Tuesday, February 25, 2014

SportsTribution - Gooooood day sweet world!

Hello everybody (all 13 people that probably find this blog),
as this is my first blog entry, some things about me. My name is Hannes (short for Johannes) and I'm German (which will explain my grammar and love for long sentences). I previously studied math in Germany and am now doing a PhD in bioinformatics (this part explains my interest in data). I also play very unprofessional basketball and try to actively follow the NBA (as actively as it is possible for not being able to watch the games live due to things like time zones).

I recently started to dive head first into the data on http://stats.nba.com and started a small program that I called SportsTribution1. SportsTribution allows to look at two information of data at the same time and you will see more about it very soon. I am sure that some people will find it crowded, but I promise that the four readers that are still reading right now will quickly get used to it.
It is available for free (right now only upon request, but I promise to quickly change this) and I am happy for any kind of critic (other than 'your stuff sucks!' of course...). Also feel free to publish content created by it.

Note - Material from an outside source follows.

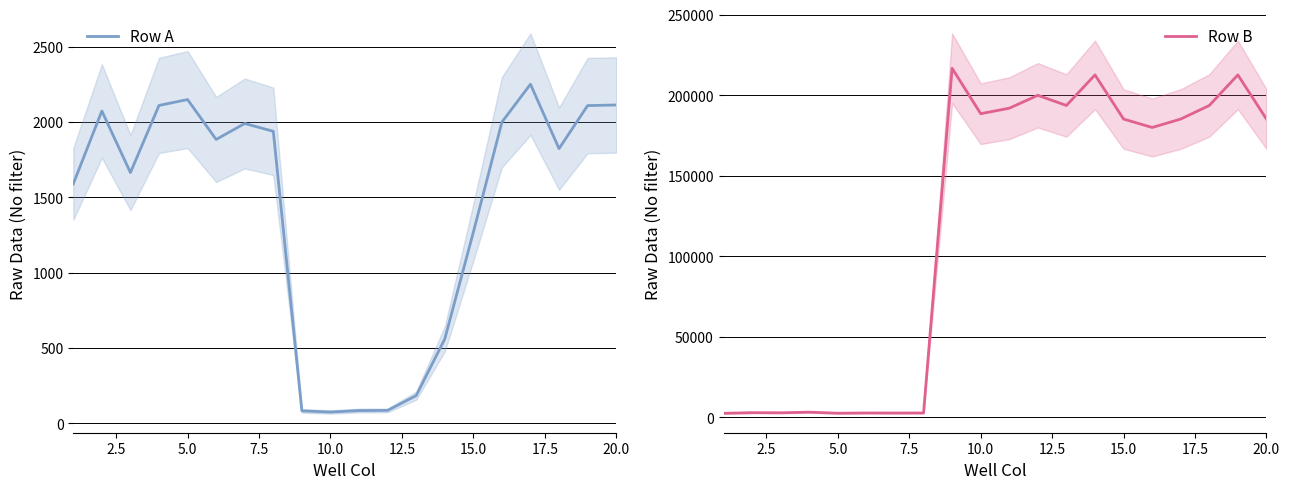

Reading left to right, what are all the values shown in this chart?

Row A: 1589	2073	1664	2110	2149	1884	1990	1938	81	73	83	84	182	558	1267	1999	2251	1823	2109	2113
Row B: 2452	2849	2769	3163	2499	2656	2616	2652	216622	188427	191841	199850	193535	212511	185112	179874	185112	193535	212511	185112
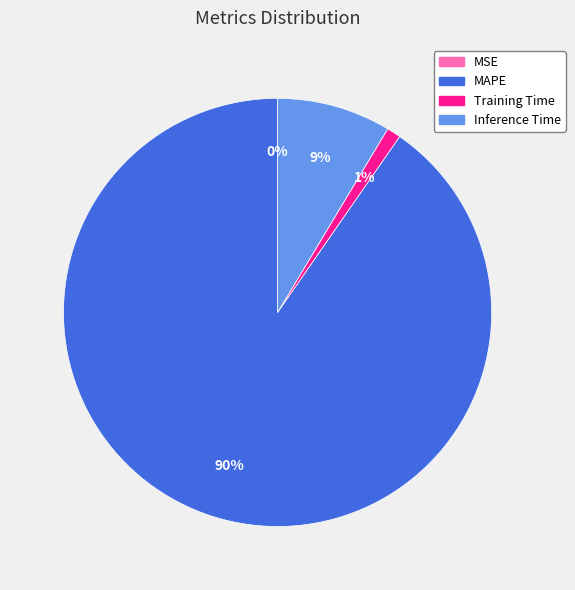

To the nearest percent, what percentage of the pie is Training Time?

1%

SportsTribution is a great way to see outliers that are usually hidden, because they concern more than one type of data at the same time. My favorite example (up to now) is a plot called 'Josh McRoberts treats the ball like it's a hot potato!'
Comparing minutes of ball possession with the number of passes. Both values are normalized so that every player would play 36 minutes per game. Players are filtered by games (at least 40) and minutes per game (at least 30). Data published on nba.com on the 24/02/2014
It shows you a typical disadvantage of the plot, namely that some parts are unreadable. This is partly possible to avoid by slightly moving the names afterwards (by using vector based programs like Inkscape or Illustrator).

But in general, if you are interested in outliers, this problem will not occur. And you can see much more information than by simply looking at the numbers. For example, you can clearly see that all people with a high value in time of ball possession are point guards, followed by a second group of point forwards (James, George) and players that share ball carrying duties. Both not surprising, but it is still stunning to see how clearly those groups differ, which is not obvious by looking at the numbers.
And then for all other players the time of possession is very similar, while the number of passes are widely spread.
This basically gives you ball 'sieves' at the bottom (in this case Klay 'the Luigi of the Splash brothers' Thompson) and ball 'sources' like Pass McRoberts and Joakim 'Tornado Shot' at the top. I know that this plot doesn't answer anything, but I'll try to channel my inner Zach Lowe to get better at finding the answers.

So to finish my introduction blog2, SportsTribution can get messy, but it is really great if you want to see more than the Top 5 players in any statistic.

How - that's something you will see in my future posts... (Cliff hanger alert!)

1I would have preferred ScatterSports, but that Twitter handle was already taken
2I guess the only people reading by now are my parents - Hallo ihr Zwei!